WEDDINGTON – The long-awaited Weddington water tower could be stalled once again after a group of 32 town residents filed a lawsuit against Weddington, the Weddington Planning Board and Union County.
The residents believe the county and town did not follow proper public processes and procedures before selecting a location and before the Weddington leaders approved the conditional zoning permit on Hemby Road behind the Providence Volunteer Fire Department, Chris Duggan, the group’s attorney, said. Although Union County Public Works only filed an application to the town for the Hemby Road property, many other locations, including behind the Weddington Corners shopping center, were discussed at some early public meetings.
“To have a 179-foot-tall water tower in a residential area goes against our land-use plan for open space in a rural community. If it’s placed there, it’s going to be an eye sore,” Waybridge resident Linda Watt said. “Every one of us on the suit believes there should be water storage for everyone, but it should be in keeping with the Weddington land-use plan.”
Union County Public Works has been working for at least seven years to find a location in Weddington for the water tower. The town’s previous council approved the conditional zoning permit for the Hemby property on Oct. 14 after more than six months of meetings and discussions with public works and residents citing the need for higher water pressure for the Rosehill and Stratford Hall developments, as well as other developments on the north side of town, and for the fire department.
“This is an essential service and public safety issue,” Councilwoman Pam Hadley, who voted in favor of the county’s application, said. “There are 829 undeveloped lots that have been approved or in various stages of being approved. Each home that is built means less water pressure for existing customers, not to mention less pressure for fire hydrants that are already experiencing dangerously low pressures.”

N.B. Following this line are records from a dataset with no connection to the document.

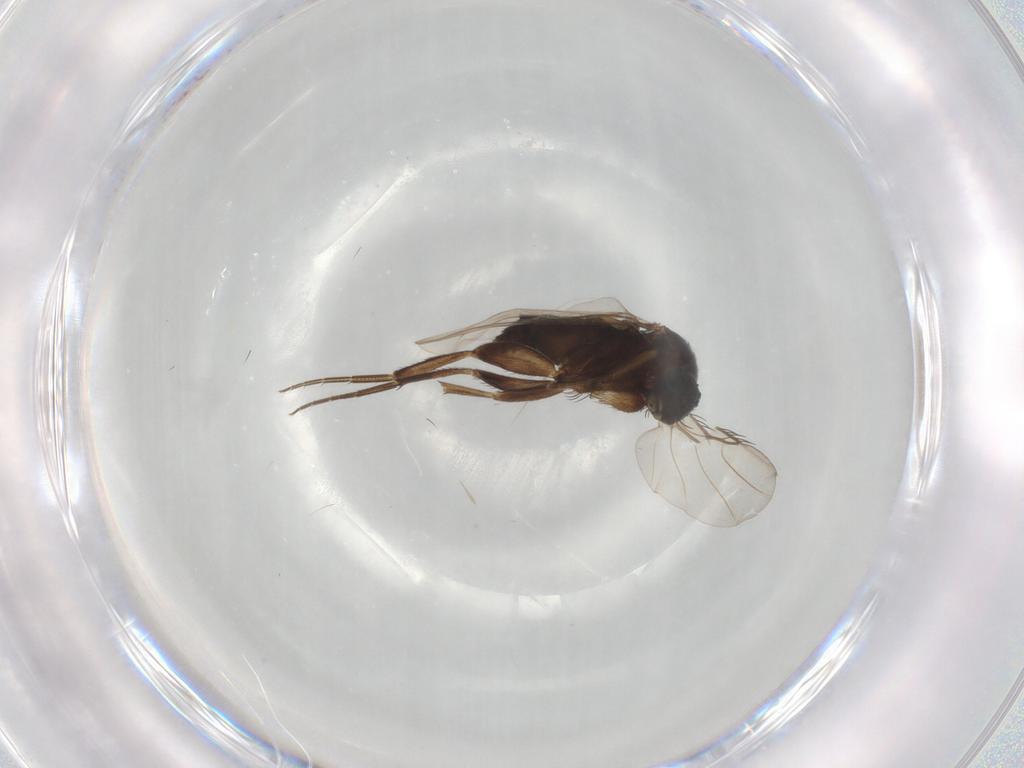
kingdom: Animalia
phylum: Arthropoda
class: Insecta
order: Diptera
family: Phoridae
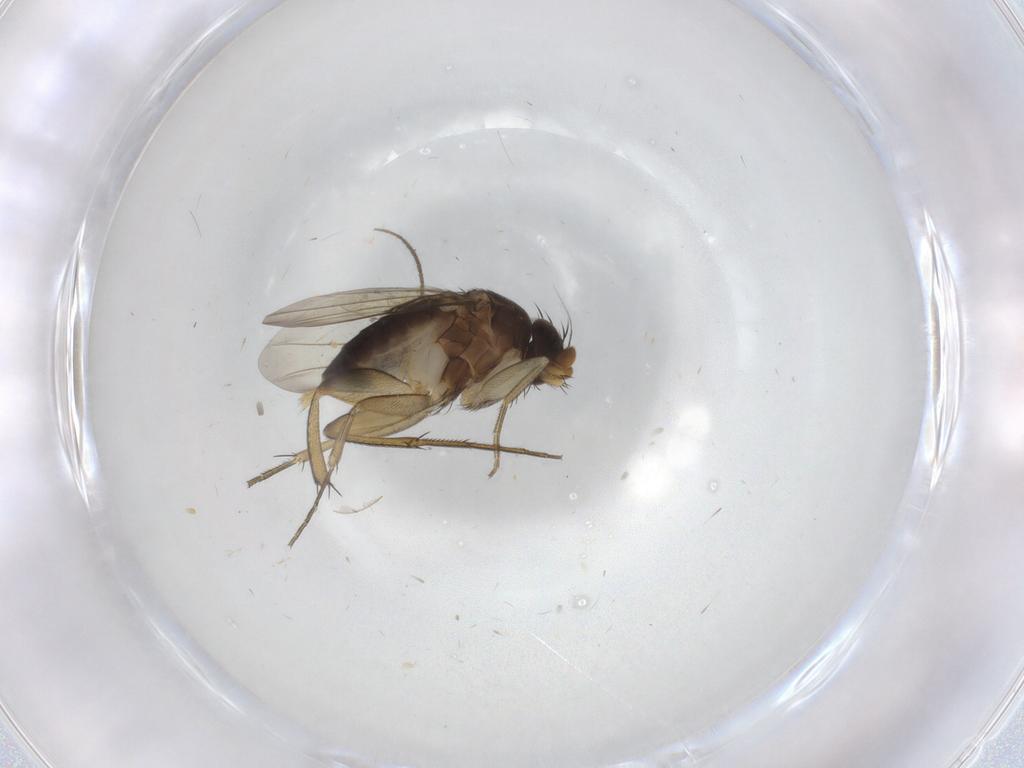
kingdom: Animalia
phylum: Arthropoda
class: Insecta
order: Diptera
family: Phoridae
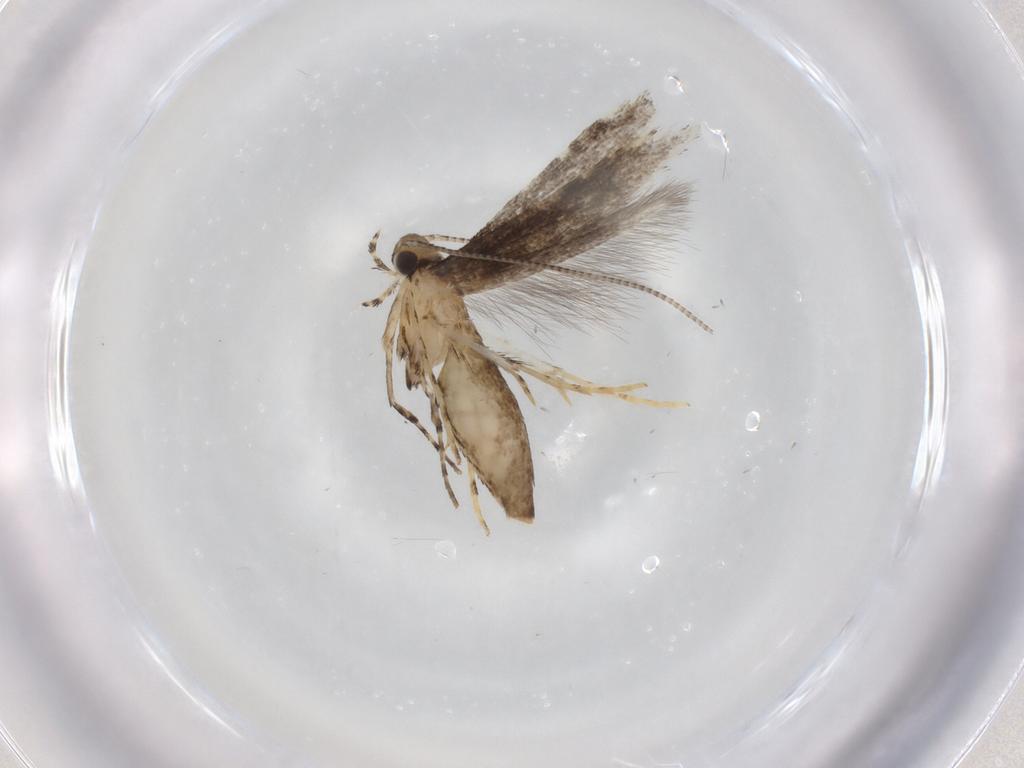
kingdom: Animalia
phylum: Arthropoda
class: Insecta
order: Lepidoptera
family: Gracillariidae
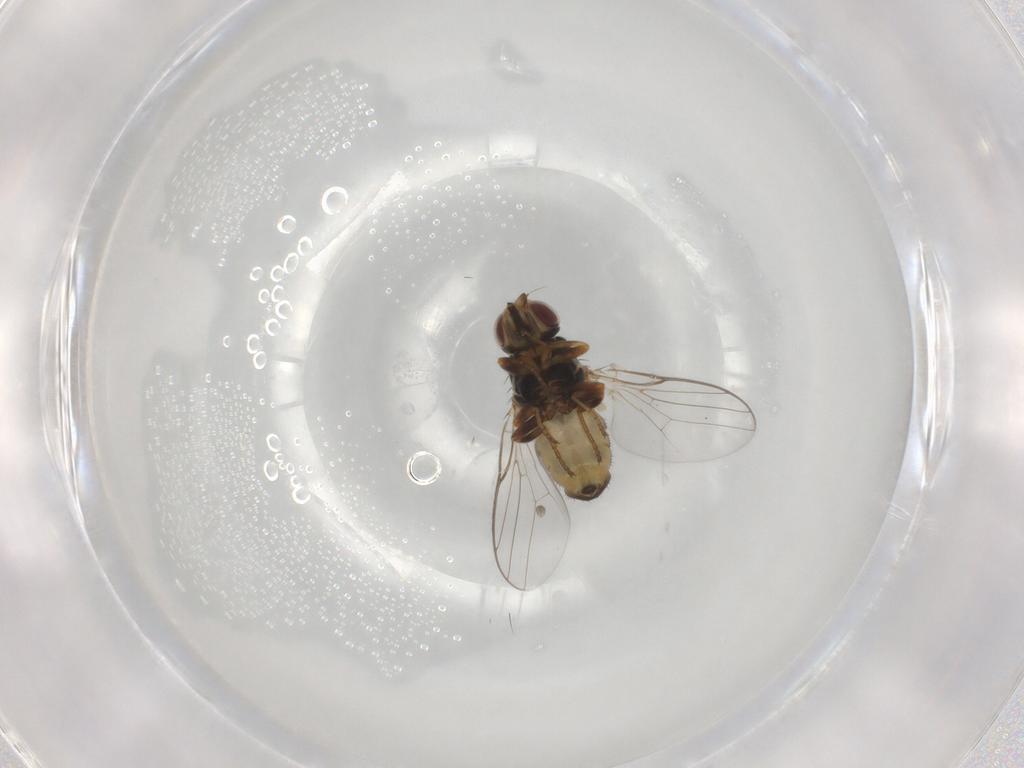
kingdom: Animalia
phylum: Arthropoda
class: Insecta
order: Diptera
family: Chloropidae
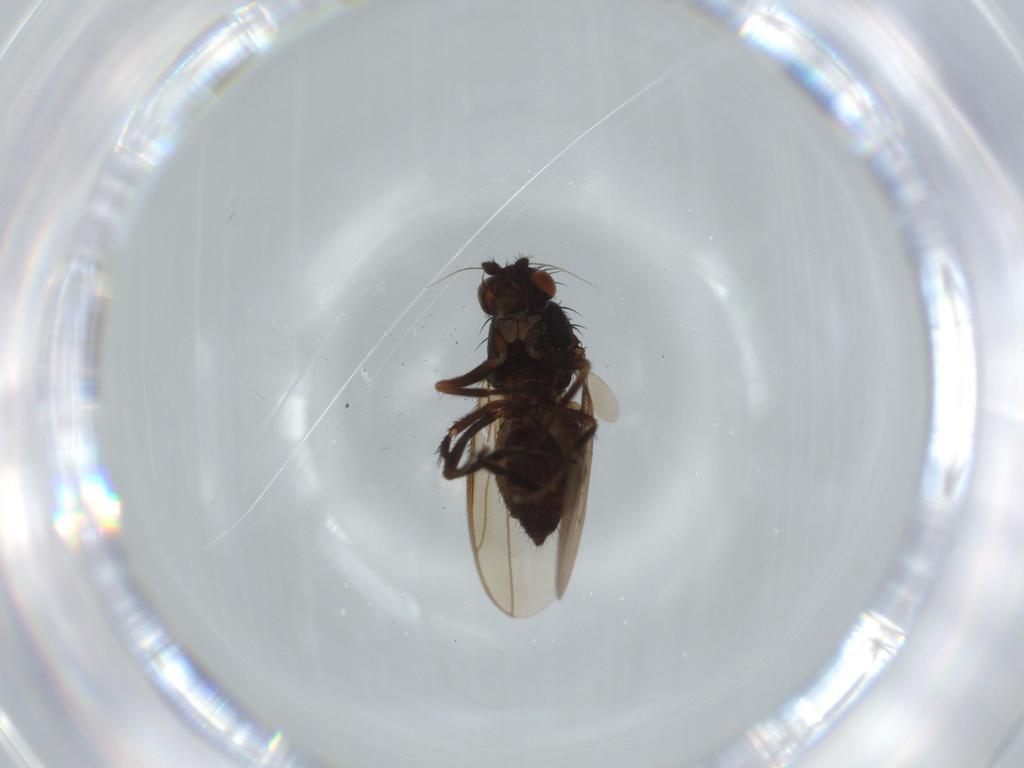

The county did not return calls for comment by Union County Weekly’s deadline. It’s unclear how long, if at all, this will delay the project, if the matter will come before a judge or what the next step in this process will be. Mayor Bill Deter hopes the residents, town and county can find an alternative solution without going to court. Deter signed the petition, which sought to stop the development of the water tower on Hemby Road and move the project to another location or use ground storage as an alternative, prior to being elected in November.
“Just my opinion, if they had gone with even ground storage tanks at the Hemby site location, I don’t think you would have a lawsuit,” he said.
Even if the lawsuit does lead the parties involved into a courtroom, Hadley is confident that the town staff and attorney would not have let the council violate the proper process or procedures prior to taking a vote on the application. During the public meetings and public hearing, many residents, as well as Duggan, encouraged the council to chose an alternative location, like the town center, or the use of ground storage, but Hadley said the council could only vote on the application submitted by public works and had no say in altering the application once submitted. The town did adopt a nonbinding resolution in favor of the Hemby site on May 13 after the county requested a preference from the council.
County officials preferred a tower because it is more difficult to tie ground tanks into the public works system, and tanks are more expensive than building a tower.